Mean reversion is the tendency of Selective Insurance's price to return to its historical average after periods of extreme deviation. Some analysts monitor this tendency by comparing Selective Insurance's price extremes to fundamental value.
Hype
Prediction
LowEstimatedHigh
72.9674.2975.62
Details
Intrinsic
Valuation
LowRealHigh
67.2783.2784.60
Details
Naive
Forecast
LowNextHigh
75.8277.1578.49
Details
Analyst
Consensus
LowTargetHigh
80.4788.4398.16
Details
Competitive analysis for Selective Insurance compares its financial performance and valuation against sector peers. This relative perspective often changes investment conclusions drawn from standalone analysis.

Primary Risk Indicators

Over the past two decades, the stock market has experienced significant volatility affecting Selective Insurance. Selective Insurance has seen dramatic price moves that have reshaped risk profiles for its holders.
α
Alpha over Dow Jones
-0.1417
β
Beta against Dow Jones0.50
σ
Overall volatility
4.14
Ir
Information ratio -0.0789

Investor Alerts and Insights

Staying informed about Selective Insurance through targeted alerts gives investors the edge they need to evaluate market conditions and assess potential outcomes. These notifications for Selective Insurance help investors make timely decisions in response to significant stock events.
Selective Insurance generated a negative expected return over the last 90 days
Selective Insurance Group currently holds $898.3 M in liabilities with Debt to Equity (D/E) ratio of 0.19, which may suggest Selective Insurance is not taking enough advantage from borrowing. Selective Insurance has a current ratio of 0.32, indicating that it has a negative working capital and may not be able to pay financial obligations when due. Note, when we think about Selective Insurance's use of debt, we should always consider it together with its cash and equity.
Over 89.0% of the company shares are owned by institutional investors
On 2nd of March 2026 Selective Insurance paid $ 0.43 per share dividend to its current shareholders
Latest headline from finance.yahoo.com: Why The Narrative Around Selective Insurance Group Is Shifting On Mixed Analyst Signals

Price Density Drivers

Price movements in Selective Insurance are influenced by the balance of buyer and seller positioning dynamics. Monitoring key indicators provides context for understanding when price movements are fundamental versus tactical.
Common Stock Shares Outstanding61.1 M
Cash And Short Term Investments1.2 B

Selective Insurance Fundamentals Growth

The market price of Selective Stock is shaped by investors' expectations for Selective Insurance's financial performance. Revenue and earnings trends, operating margins, and capital structure decisions all play a role in Selective Stock pricing.

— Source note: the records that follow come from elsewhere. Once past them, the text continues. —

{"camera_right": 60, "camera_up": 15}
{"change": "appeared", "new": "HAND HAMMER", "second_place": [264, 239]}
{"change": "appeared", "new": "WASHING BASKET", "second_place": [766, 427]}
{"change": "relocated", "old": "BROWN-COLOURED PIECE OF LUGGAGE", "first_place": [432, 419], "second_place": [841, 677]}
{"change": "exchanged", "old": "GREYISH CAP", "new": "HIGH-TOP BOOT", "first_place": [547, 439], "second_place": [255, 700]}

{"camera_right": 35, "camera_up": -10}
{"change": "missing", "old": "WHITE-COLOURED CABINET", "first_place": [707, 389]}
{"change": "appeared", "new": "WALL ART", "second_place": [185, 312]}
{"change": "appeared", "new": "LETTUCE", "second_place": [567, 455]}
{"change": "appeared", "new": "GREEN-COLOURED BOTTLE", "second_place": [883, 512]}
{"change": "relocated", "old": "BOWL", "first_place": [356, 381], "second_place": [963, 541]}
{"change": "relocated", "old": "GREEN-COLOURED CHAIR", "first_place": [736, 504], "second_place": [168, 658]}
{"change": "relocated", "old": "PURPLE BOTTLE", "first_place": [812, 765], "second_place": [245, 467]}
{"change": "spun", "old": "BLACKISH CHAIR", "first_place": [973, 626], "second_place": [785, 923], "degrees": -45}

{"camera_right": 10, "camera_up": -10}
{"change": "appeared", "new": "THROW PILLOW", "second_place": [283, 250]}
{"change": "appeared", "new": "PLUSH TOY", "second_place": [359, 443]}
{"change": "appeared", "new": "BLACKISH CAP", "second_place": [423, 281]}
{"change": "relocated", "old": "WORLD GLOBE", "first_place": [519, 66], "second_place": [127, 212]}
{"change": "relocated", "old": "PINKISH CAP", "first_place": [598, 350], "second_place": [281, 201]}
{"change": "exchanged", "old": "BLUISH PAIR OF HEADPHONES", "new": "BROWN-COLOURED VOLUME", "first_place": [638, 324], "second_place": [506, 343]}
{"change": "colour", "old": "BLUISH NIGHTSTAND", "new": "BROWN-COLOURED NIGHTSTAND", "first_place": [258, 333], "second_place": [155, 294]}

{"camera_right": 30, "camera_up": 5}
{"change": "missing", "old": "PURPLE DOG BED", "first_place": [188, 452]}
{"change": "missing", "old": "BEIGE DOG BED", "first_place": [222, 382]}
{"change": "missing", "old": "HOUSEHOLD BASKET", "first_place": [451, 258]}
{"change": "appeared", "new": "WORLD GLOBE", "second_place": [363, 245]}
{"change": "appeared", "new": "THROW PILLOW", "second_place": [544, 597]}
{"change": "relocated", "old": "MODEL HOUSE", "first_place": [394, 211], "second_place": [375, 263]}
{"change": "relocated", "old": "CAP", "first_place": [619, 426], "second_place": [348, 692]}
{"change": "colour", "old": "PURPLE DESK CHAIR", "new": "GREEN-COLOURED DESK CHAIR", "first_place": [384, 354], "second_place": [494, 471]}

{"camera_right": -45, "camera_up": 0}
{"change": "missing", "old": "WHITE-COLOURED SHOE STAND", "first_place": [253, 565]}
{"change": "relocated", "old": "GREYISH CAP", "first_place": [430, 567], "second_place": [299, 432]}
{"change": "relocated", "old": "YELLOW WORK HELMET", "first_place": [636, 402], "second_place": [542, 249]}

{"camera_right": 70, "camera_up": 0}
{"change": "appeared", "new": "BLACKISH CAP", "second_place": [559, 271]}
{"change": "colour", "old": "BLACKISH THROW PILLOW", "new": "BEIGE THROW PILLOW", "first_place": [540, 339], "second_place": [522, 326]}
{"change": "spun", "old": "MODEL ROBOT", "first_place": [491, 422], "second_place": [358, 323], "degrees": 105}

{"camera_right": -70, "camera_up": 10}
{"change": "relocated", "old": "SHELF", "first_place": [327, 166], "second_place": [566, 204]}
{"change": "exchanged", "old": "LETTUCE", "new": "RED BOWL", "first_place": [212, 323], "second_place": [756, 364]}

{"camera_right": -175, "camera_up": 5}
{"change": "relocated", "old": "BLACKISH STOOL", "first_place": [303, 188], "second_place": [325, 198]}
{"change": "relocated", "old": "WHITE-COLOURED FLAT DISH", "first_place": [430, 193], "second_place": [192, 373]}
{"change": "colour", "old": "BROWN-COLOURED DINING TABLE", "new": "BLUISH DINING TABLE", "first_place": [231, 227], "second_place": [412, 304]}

Performance Metrics & Calculation Methodology

Benchmark comparison for Selective Insurance clarifies whether returns reflect stock-specific outcomes or market-wide trends. Outperformance relative to the benchmark may reflect exposure tilt, selection effect, or timing. Selective Insurance shows ROE of 13.86%, ROA of 2.79%.

Inputs for Selective Insurance Group come from periodic company reporting and market reference feeds and are mapped into a consistent reporting framework. Some fields can appear with publication lag. Return and risk statistics are calculated from historical price series.